Der Agent der Beklagten hat den Kläger über den Begriff der Dienstunfähigkeit auch nicht falsch beraten. Der Kläger hat dazu vorgetragen, der Vertreter der Beklagten habe ihm Folgendes erklärt: "Polizeibeamte trügen nun einmal von Berufs wegen ein hohes Risiko, im Dienst zu Tode zu kommen oder in Ausübung des Dienstes verletzt zu werden.

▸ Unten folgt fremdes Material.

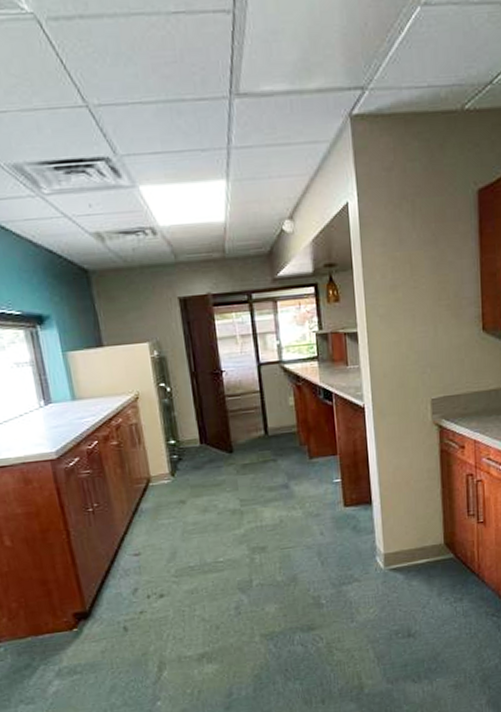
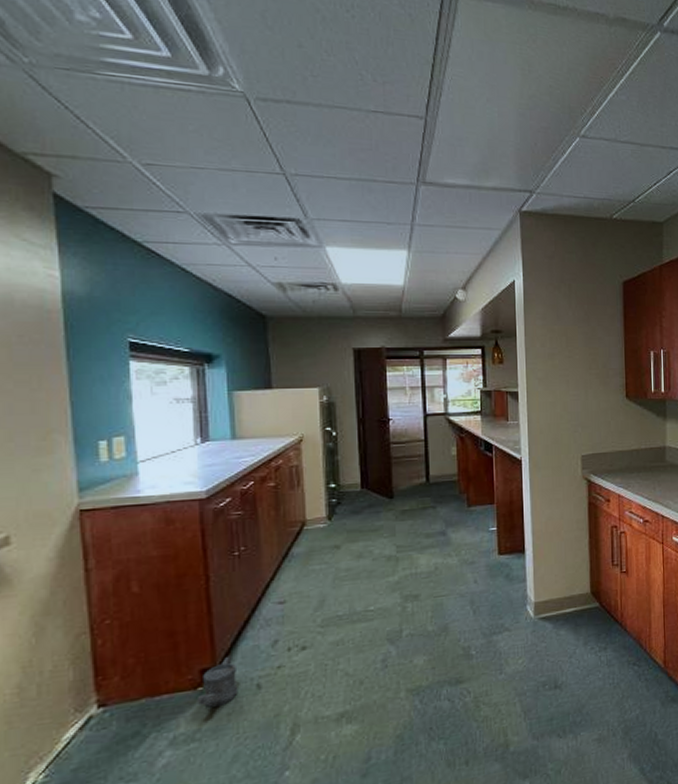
watering can: none [73,602,109,646] -> present [196,656,238,708]

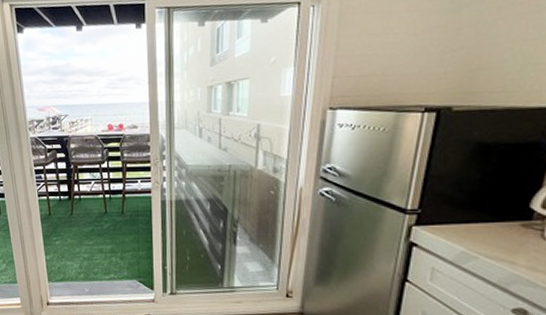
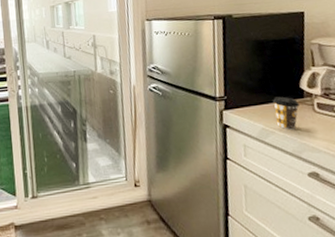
coffee cup: none [483,216,524,257] -> present [272,96,301,130]

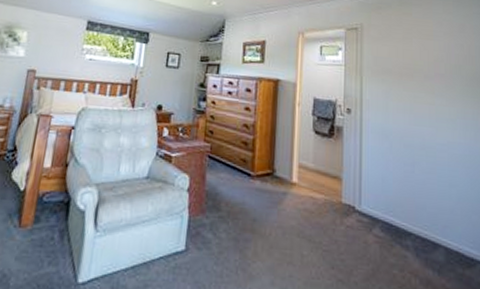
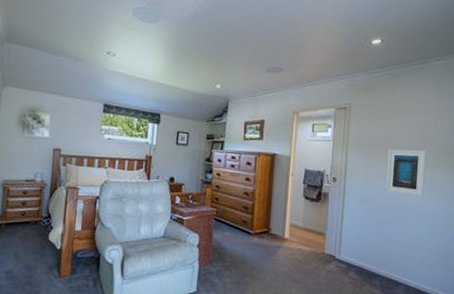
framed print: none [409,76,456,133] -> present [385,149,426,196]

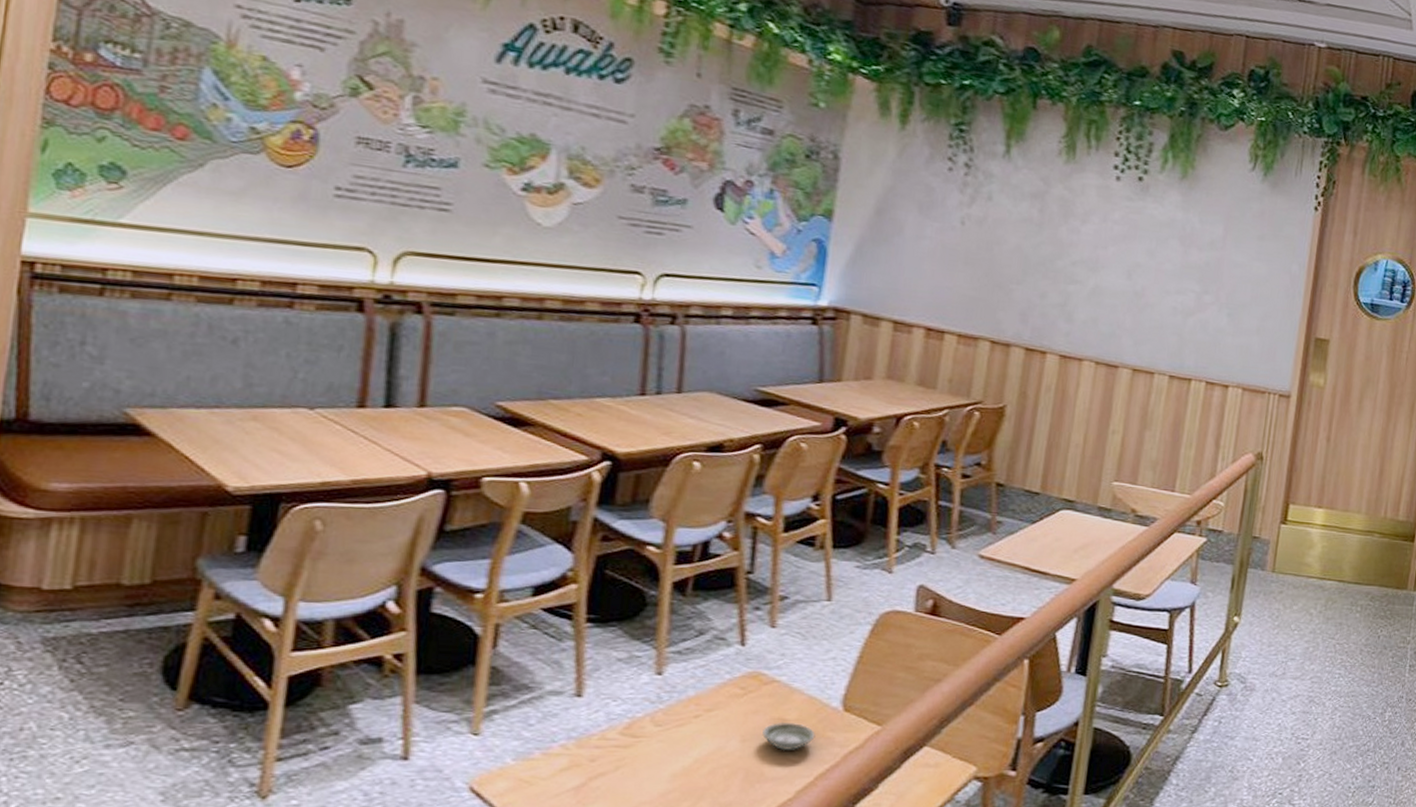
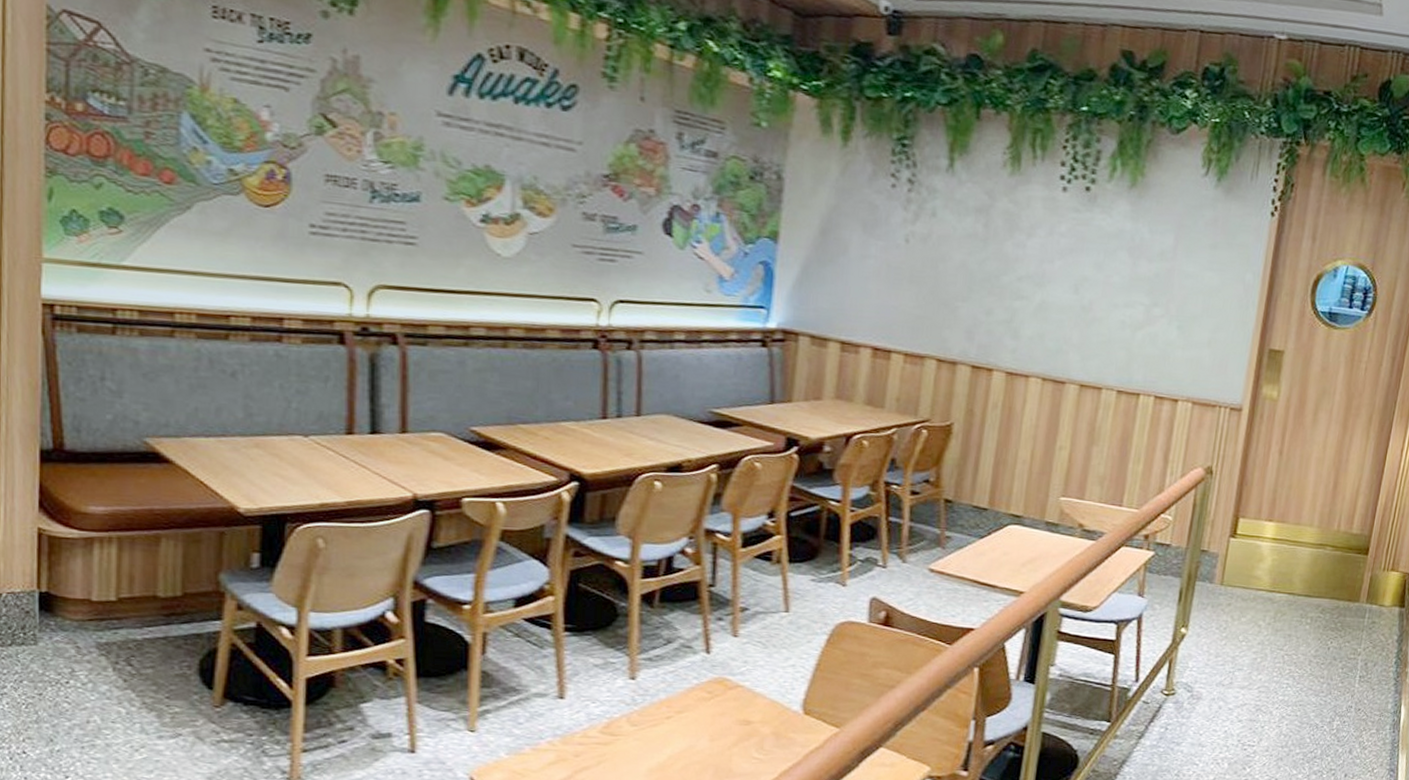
saucer: present [762,721,816,751] -> none [729,723,778,750]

Gerade bei Demonstrationen sei dieses Risiko der Verletzungen sehr groß. Wenn man dann verletzungsbedingt aus dem Polizeidienst ausscheiden müsse, habe man keine oder eine ganz schlechte Versorgung. Gerade für diese Fälle empfehle sich dringend der Abschluss einer Berufsunfähigkeits-Zusatzversicherung, die speziell dieses Risiko der Folgen von Dienstverletzungen auffange."

9

Eine fehlerhafte Aussage über den Begriff der Dienstunfähigkeit lässt sich dieser angeblich erfolgten Beratung nicht entnehmen. Insbesondere wird nicht etwa behauptet, der Versicherungsvertreter habe angegeben, dass bereits eine bloße Polizeidienstunfähigkeit des Klägers zur Begründung eines Anspruchs auf Versicherungsleistungen geeignet sei. Eine solche Behauptung lässt sich auch nicht dem vagen Vortrag entnehmen, die Motivation für den Abschluss des Versicherungsvertrags sei die Darstellung des Versicherungsvertreters gewesen, wonach die Versicherung ihn - den Kläger - vor dem krankheits- bzw. verletzungsbedingten Ausscheiden aus dem Polizeidienst schütze.